- Texto de leitura:
•••
Esses ferozes mujahideens que hoje combinam as cores de suas gravatas com ternos e camisas caros consentem que seu inimigo sionista, que incorporou definitivamente as colinas do Golã — tomadas em 1967 e anexadas unilateralmente de forma definitiva em 1980 — avance também sobre as “zonas de amortecimento desmilitarizadas”, cerca de 240 quilômetros quadrados, que desde então estavam sob custódia da Força das Nações Unidas de Observação da Separação (FNUOS).

 

Por isso, não deixa de ser paradoxal que o nome de guerra do presidente al-Sharaa tenha sido por tantos anos al-Golani, “do Golã”. Lugar de onde sua família era originária e do qual foi expulsa nos primeiros anos da ocupação sionista.

 

A um ano da queda do presidente Bashar al-Assad, a República Árabe Síria, pouco a pouco, parece, vista do exterior, estar se normalizando após quatorze anos de guerra. Embora, em seu interior, ergam-se as sombras de um emirado à imagem do califado que o Daesh havia estabelecido ao longo da fronteira sírio-iraquiana entre 2014 e 2019.

 

Pois as hordas de al-Golani continuam com seus massacres contra as minorias religiosas do país, principalmente os alauítas, aos quais aderiam a família al-Assad, embora também sofram os drusos, os xiitas, os sunitas moderados e os cristãos.

 

Sabe-se que, para os mujahideens, qualquer um que não seja estritamente sunita wahabita é passível de ser considerado kafir (herege), e, portanto, deverá pagar as consequências de sua “culpa”.

 

Como já vimos em março deste ano, milícias paramilitares sunitas do regime de al-Golani assassinaram milhares de membros da comunidade alauíta nas regiões costeiras e ocidentais do país.

 

Por isso, até mesmo as Nações Unidas, tão relutantes em condenar crimes quando não são cometidos por Rússia, Irã, China, Cuba, Venezuela, Coreia do Norte, Hezbollah, Hamas ou houthis, reconheceram os massacres, nos quais famílias inteiras de alauítas foram exterminadas pelos esbirros do emir al-Golani.

 

Enquanto isso, entre abril e julho passados, grupos de autodefesa xiitas-alauítas e também drusos enfrentaram as forças do atual governo que, junto a clãs beduínos sunitas, atacaram al-Sweida, a capital da Síria drusa. Como já havia ocorrido em alguns subúrbios de Damasco, em Latakia e em outras zonas costeiras. Em todos esses cenários ocorreram intensos combates, nos quais não faltaram ataques com artilharia leve contra bairros populares onde se concentram as minorias perseguidas, deixando milhares de mortos e feridos e milhares de deslocados.
•••
- Detalhes do problema: Por favor, retome o texto sobre a Síria após a queda de Assad e prossiga a partir do ponto em que ele termina. As linhas não têm papel nenhum nesta atividade.

- Dados coletados:
•••
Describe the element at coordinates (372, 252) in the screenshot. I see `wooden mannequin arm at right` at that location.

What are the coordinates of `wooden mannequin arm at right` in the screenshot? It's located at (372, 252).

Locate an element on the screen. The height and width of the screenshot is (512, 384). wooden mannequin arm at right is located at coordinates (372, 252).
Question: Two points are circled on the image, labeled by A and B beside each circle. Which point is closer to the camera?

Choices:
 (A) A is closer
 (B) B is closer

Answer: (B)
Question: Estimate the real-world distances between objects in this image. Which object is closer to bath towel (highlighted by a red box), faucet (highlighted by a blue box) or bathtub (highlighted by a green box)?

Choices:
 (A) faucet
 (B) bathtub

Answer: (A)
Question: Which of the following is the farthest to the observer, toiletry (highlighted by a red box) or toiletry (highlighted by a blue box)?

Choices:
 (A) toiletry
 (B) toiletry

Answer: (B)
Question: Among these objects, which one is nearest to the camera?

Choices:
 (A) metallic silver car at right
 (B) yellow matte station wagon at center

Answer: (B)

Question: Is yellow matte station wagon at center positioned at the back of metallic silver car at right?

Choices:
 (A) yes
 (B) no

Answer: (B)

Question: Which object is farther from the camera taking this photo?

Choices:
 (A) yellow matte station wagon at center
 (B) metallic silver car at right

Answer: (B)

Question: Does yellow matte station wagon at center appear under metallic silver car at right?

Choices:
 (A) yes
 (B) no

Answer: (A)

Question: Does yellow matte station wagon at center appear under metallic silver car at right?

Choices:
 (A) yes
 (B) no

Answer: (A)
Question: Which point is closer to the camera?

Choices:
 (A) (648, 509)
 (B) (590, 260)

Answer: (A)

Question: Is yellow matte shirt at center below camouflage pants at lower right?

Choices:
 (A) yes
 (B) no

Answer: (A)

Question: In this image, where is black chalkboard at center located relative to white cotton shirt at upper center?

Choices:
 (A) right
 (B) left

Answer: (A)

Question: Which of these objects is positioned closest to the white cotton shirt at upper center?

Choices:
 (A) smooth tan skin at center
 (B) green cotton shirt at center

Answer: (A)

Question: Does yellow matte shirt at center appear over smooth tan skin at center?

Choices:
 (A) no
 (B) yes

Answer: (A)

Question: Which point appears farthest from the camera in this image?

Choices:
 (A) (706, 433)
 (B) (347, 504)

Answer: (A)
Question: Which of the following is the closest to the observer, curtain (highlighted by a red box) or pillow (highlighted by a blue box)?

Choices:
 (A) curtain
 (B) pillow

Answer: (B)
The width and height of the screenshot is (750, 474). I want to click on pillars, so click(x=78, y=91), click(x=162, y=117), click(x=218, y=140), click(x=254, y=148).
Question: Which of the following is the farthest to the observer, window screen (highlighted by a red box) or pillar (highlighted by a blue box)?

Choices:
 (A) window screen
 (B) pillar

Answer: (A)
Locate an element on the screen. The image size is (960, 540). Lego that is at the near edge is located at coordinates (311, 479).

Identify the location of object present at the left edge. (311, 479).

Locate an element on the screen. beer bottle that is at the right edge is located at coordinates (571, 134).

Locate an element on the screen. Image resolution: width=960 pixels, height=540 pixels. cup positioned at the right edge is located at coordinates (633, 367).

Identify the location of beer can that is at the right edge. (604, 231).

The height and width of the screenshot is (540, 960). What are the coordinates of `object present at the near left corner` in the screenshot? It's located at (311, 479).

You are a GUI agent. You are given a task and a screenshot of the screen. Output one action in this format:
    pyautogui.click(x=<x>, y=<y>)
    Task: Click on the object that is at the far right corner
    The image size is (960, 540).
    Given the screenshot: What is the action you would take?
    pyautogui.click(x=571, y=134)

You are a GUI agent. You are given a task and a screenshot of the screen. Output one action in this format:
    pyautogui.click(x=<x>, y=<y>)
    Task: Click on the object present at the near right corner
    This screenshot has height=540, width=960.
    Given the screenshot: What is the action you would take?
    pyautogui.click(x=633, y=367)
•••
- Resultado:
 

Enquanto isso, para além dos acordos firmados no final do ano passado com os curdos, que controlam o nordeste do país, as tensões continuam.

 

Rumo ao Emirado Islâmico Sírio?

 

Talvez soe exagerado falar sobre a construção de um emirado na Síria atual, com tantos amigos ocidentais. Embora, por suas ações, possa-se suspeitar que se avance rumo a uma ditadura de cunho fundamentalista. A um ano exato de sua entrada vitoriosa em Damasco, transformou em inimigo qualquer dissidente, entendendo-se por isso todos aqueles que não respondem à sua maneira de interpretar o Corão. Diferentemente do Emirado Islâmico do Afeganistão, os sírios — ou o que quer que tenham sido — triunfaram graças aos Estados Unidos, enquanto os talibãs o fizeram derrotando-os. Por isso, em “homenagem” a tamanha solidariedade de Washington, al-Sharaa, em novembro passado, tornou-se o primeiro presidente de seu país a visitar Washington desde 1946. O que Trump premiou com a promessa de um rápido levantamento das sanções que haviam sido impostas ao seu país durante os governos dos al-Assad.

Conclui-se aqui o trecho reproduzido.